I was eating the cleanest I ever had in my life. The pain didn't shift. I still had brain fog and fatigue. I would still have multiples days above 4-5 on my pain scale because I lifted a heavy AC unit or because I had to sit in a car for hours, or because EMDR hit me wrong. It wasn't even showing promising results, but I still had this feeling sometimes, when walking past people lining up for snow cones or eating pizza outside a restaurant. I'd feel light, I'd feel clean, I'd feel disciplined, I'd feel...uh oh....superior.

This was the kneejerk feeling. It was easy to chase off. I knew it was dangerous to feel this way, I knew it was fallacious. People shouldn't have to eat some way to be worthy of respect. It was silly to feel this way about a diet that had been a relative breeze for me, and which wasn't sustainable longterm. I told my friend about it, and they said, "I used to need that feeling."

I'm lucky I'm not predisposed to that particular form of self destruction. I played around with disordered eating in high school, went through that whole thing where I didn't eat lunch unless I "deserved" it, and otherwise sat in a classroom and cried during lunch time. Thankfully, I think my relationship with food as a concept wasn't difficult enough for this to become an addiction -- I was more drawn to other tendencies. 
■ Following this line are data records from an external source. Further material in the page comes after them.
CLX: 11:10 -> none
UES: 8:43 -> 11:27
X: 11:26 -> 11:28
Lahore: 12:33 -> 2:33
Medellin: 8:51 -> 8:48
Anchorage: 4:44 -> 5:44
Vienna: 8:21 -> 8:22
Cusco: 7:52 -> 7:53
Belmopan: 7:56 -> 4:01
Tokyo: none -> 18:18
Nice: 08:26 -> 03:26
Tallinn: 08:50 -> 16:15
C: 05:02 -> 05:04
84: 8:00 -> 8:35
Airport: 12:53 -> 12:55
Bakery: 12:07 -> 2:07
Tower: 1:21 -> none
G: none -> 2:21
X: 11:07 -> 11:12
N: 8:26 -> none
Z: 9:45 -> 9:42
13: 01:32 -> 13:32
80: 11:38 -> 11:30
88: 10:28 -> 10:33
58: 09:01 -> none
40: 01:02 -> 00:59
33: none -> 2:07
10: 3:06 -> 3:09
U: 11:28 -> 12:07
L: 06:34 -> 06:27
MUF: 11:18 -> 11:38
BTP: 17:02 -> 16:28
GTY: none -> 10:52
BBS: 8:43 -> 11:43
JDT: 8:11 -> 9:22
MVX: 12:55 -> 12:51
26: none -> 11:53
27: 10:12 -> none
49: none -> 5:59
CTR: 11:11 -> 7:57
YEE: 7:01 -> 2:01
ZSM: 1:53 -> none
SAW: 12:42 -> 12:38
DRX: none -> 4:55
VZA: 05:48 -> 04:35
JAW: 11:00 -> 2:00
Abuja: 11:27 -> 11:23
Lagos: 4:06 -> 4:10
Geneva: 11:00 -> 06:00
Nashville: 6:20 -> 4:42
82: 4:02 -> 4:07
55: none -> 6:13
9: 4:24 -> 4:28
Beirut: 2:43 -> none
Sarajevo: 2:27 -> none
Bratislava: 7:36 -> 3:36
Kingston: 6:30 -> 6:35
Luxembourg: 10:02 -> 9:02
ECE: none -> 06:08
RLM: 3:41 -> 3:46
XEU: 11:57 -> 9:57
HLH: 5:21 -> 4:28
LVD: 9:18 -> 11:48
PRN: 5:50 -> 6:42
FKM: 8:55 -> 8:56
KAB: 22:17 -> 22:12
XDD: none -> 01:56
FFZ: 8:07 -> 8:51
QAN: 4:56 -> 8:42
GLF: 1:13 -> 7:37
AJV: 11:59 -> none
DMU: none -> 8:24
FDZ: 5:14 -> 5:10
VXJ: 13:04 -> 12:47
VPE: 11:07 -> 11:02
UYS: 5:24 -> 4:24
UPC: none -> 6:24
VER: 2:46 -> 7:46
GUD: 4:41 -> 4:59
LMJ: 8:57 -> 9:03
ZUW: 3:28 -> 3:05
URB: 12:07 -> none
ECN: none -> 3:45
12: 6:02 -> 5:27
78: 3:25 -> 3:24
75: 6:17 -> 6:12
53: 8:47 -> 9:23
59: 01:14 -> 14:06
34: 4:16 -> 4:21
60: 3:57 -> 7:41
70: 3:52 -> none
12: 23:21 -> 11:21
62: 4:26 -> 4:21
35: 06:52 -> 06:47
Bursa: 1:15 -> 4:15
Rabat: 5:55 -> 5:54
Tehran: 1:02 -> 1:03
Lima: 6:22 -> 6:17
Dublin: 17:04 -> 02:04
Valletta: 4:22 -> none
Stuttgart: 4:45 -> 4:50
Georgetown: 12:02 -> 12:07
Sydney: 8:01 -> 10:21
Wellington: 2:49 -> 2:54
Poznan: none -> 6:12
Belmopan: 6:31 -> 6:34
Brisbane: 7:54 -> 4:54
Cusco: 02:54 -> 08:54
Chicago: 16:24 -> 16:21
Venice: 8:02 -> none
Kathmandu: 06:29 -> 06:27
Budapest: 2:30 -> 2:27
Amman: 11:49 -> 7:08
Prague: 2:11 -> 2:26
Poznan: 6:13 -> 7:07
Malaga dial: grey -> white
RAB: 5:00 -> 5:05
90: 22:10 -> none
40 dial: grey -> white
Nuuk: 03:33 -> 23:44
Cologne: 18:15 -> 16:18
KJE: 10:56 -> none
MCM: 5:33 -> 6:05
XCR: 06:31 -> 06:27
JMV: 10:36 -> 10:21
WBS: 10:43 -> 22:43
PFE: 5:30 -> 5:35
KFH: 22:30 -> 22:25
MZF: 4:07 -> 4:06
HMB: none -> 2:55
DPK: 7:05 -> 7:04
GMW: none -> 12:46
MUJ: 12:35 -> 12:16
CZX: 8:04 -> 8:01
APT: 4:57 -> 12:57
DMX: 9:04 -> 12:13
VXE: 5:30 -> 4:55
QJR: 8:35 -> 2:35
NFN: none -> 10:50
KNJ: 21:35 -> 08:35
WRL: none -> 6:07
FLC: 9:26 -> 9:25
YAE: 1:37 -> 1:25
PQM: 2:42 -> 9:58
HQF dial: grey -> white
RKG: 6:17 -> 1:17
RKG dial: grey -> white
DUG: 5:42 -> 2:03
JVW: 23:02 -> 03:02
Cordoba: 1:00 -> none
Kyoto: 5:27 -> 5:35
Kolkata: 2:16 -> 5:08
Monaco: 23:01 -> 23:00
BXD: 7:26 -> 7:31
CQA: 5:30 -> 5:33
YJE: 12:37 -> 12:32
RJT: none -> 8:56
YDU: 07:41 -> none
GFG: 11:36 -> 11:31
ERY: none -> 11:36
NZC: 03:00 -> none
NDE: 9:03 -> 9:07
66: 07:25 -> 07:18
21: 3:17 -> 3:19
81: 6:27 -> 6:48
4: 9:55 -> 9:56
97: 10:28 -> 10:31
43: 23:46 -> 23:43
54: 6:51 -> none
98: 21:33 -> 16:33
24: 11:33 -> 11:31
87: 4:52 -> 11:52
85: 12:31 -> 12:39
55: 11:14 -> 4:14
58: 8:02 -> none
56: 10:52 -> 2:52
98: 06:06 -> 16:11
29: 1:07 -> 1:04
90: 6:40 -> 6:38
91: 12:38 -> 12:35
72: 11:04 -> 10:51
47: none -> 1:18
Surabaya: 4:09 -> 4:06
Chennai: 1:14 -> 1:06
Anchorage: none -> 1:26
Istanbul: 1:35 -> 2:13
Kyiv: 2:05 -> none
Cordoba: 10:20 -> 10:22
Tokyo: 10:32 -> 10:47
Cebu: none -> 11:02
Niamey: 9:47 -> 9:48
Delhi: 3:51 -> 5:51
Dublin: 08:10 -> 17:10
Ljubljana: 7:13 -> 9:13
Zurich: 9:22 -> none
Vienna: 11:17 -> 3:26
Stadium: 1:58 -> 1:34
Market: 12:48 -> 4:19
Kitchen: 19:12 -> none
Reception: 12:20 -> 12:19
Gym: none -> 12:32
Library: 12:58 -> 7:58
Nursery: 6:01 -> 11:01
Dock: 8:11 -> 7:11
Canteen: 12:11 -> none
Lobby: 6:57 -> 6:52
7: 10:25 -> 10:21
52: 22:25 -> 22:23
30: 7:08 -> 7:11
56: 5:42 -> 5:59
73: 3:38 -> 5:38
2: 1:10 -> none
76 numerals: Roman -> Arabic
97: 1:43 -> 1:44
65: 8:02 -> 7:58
What could become of someone who has a complicated relationship with food? What could've become of me if I was in a worse place and needed that feeling more? Despite my relative luck, the thought sometimes enters my head that I should be eating "healthier", somehow it must be my fault for not eating a certain way, if I just deprive myself then...It's hard to follow these thoughts, and inadvisable to recount their details.

So yeah, dangerous stuff.

Don't be an ass: don't recommend dietary changes to strangers who didn't ask for your input.